September 16, 1994|By JoAnna Daemmrich | JoAnna Daemmrich,Sun Staff Writer

Mayor Kurt L. Schmoke is dispatching a handful of trash inspectors on midnight forays to stop illegal dumping as part of his renewed campaign to clean up Baltimore.

In the fifth week of his effort to restore a little shine to the city's dirty streets, Mr. Schmoke decided to reorganize the Bureau of Solid Waste to create a night patrol.

Two or three inspectors will be sent out between midnight and 7 a.m. to crack down on offenders who toss everything from tires to discarded sofas into alleys and vacant lots.

"We want to catch some of these people involved in dumping," Mr. Schmoke said yesterday at his weekly news briefing. "We intend not only to fine them and prosecute them, but if they have operating licenses for businesses, we want to revoke them. We want to do everything we possibly can to make it economically disadvantageous for them to dump their trash."

The new night shift is part of a revamped garbage collection system that Mr. Schmoke ordered after he toured neighborhoods littered with trash and reached the unhappy conclusion that Charm City looked filthy. The mayor also put the city's 36 sanitation supervisors on 60-day notice to step up the pace in issuing citations.

"The vast majority of our citizens are really responding well," Mr. Schmoke said yesterday, adding that the city issued more than 1,100 enforcement notices between Aug. 29 and Sept. 10 to residents and landlords who dump trash.

"But obviously we're not getting everyone involved," he continued with a sigh. "You can see it as you drive around. There are some people who still aren't with the program."

Kenneth Strong, acting head of the Bureau of Solid Waste, devised a three-prong plan to buff up Baltimore. The first part is the new emphasis on enforcement, targeting residents who litter and landlords who leave the belongings of evicted tenants on the sidewalk. If offenders fail to comply with a warning notice, they face a $25 fine.

The second part is keeping in close contact with community organizations. And the third is sending out trucks to pick up old mattresses, furniture and other bulk items on specific days instead of simply responding when called.

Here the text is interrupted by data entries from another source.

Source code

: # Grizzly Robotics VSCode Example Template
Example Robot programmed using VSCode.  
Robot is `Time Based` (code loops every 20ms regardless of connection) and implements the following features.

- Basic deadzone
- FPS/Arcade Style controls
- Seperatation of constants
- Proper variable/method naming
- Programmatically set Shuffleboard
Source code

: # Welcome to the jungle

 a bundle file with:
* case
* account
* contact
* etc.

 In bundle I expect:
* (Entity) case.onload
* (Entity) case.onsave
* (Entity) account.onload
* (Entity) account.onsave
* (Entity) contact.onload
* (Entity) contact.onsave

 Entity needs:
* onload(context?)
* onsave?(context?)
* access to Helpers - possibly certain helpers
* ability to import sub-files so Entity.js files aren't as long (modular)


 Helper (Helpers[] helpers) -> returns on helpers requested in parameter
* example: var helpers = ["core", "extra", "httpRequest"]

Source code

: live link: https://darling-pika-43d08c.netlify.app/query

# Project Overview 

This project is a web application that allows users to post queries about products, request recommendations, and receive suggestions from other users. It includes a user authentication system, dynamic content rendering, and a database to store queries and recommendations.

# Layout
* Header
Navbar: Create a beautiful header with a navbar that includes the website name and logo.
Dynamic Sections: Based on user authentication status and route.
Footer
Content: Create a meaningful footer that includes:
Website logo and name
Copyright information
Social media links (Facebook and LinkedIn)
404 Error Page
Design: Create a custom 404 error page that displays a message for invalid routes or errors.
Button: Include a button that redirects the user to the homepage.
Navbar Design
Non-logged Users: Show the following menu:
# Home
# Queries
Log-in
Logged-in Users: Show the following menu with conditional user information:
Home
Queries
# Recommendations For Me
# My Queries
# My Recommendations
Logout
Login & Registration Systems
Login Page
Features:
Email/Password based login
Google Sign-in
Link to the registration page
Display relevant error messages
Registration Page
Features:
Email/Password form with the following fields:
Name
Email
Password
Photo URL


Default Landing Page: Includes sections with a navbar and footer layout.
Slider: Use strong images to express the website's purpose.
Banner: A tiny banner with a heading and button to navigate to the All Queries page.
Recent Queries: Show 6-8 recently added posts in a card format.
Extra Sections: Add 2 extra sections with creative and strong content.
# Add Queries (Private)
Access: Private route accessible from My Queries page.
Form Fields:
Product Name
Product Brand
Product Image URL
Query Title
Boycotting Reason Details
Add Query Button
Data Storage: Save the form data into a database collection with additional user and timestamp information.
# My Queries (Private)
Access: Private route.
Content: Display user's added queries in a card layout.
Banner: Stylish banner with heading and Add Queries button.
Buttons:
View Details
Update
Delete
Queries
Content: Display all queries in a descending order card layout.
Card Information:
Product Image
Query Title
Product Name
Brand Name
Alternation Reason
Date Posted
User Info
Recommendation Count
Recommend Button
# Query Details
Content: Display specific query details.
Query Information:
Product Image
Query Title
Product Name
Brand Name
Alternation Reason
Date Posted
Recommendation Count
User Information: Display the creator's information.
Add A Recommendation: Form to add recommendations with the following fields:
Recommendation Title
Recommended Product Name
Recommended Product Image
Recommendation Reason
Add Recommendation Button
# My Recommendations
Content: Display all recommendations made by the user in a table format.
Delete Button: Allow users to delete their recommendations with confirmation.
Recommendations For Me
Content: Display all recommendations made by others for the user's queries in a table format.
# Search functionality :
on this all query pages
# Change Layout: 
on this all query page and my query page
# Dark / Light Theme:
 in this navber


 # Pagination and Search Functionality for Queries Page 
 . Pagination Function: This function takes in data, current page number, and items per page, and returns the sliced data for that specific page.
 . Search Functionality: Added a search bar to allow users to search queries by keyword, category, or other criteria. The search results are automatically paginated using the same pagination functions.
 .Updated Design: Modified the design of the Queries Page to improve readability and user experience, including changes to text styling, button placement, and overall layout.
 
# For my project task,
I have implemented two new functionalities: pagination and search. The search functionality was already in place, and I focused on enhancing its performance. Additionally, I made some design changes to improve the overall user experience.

Yesterday, Mr. Strong also announced an all-day cleanup in 10 neighborhoods across the city tomorrow. In a gesture reminiscent of Gov. William Donald Schaefer, who launched a highly publicized "Assault on Trash" while mayor in 1985, Mr. Schmoke donned a work cap with the cleanup logo and said he hopes to see a cleaner city.

More than 1,000 volunteers have been enlisted to scour graffiti off walls, sweep out alleys and plant flowers in Pen Lucy, Pimlico, Edmondson, Franklin Square, Walbrook, Brooklyn, Coldstream-Montebello, Oliver, Fells Point and Reservoir Hill.

The city is dispatching cleaning equipment and 40 crews from the Public Works, Housing and Parks departments to help with the Neighborhood United cleanup.